- **YOUR OBJECTIVE**: Give back exactly the lines from the one containing "<box>456,555,515,612</box> with a 3D bounding box." through the end of the records, including both, and no others.

- **EXERCISE MATERIAL**:
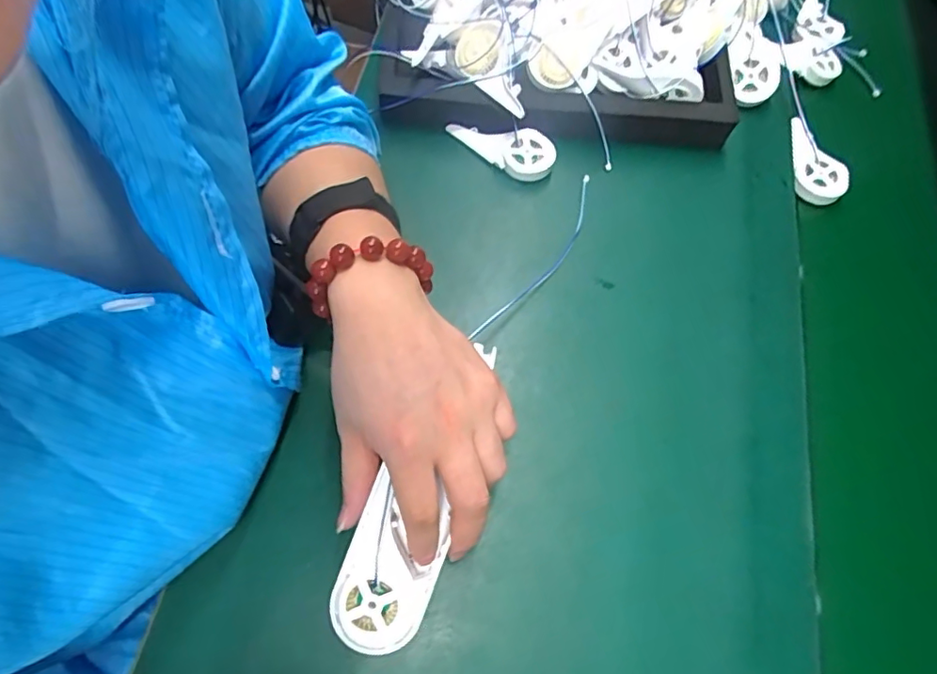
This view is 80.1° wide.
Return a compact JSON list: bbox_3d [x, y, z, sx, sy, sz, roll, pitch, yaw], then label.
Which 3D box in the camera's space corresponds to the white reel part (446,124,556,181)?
[{"bbox_3d":[0.025,-0.155,0.466,0.091,0.026,0.040,13,67,4],"label":"white reel part"}]

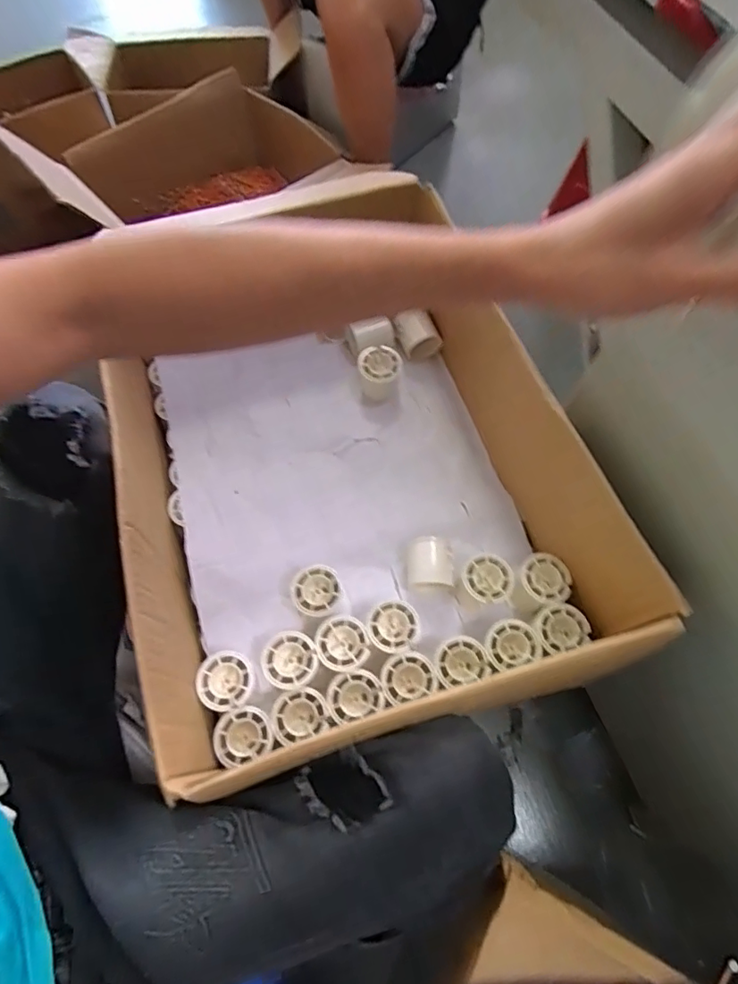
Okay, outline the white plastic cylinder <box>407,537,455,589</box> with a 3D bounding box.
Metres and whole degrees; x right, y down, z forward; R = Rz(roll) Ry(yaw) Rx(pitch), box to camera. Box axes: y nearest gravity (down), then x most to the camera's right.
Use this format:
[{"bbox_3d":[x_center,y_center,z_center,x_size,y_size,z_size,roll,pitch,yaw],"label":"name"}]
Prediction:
[{"bbox_3d":[0.066,0.085,0.599,0.054,0.052,0.056,-3,65,-1],"label":"white plastic cylinder"}]

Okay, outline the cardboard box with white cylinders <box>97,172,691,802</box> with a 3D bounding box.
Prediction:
[{"bbox_3d":[-0.022,-0.017,0.582,0.434,0.182,0.545,-19,66,-8],"label":"cardboard box with white cylinders"}]

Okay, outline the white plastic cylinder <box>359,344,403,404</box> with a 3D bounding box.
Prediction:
[{"bbox_3d":[0.015,-0.157,0.707,0.057,0.048,0.057,5,65,2],"label":"white plastic cylinder"}]

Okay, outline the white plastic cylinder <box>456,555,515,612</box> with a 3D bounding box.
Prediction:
[{"bbox_3d":[0.127,0.105,0.591,0.061,0.053,0.054,-37,70,-15],"label":"white plastic cylinder"}]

- **WORKED SOLUTION**:
Okay, outline the white plastic cylinder <box>456,555,515,612</box> with a 3D bounding box.
Prediction:
[{"bbox_3d":[0.127,0.105,0.591,0.061,0.053,0.054,-37,70,-15],"label":"white plastic cylinder"}]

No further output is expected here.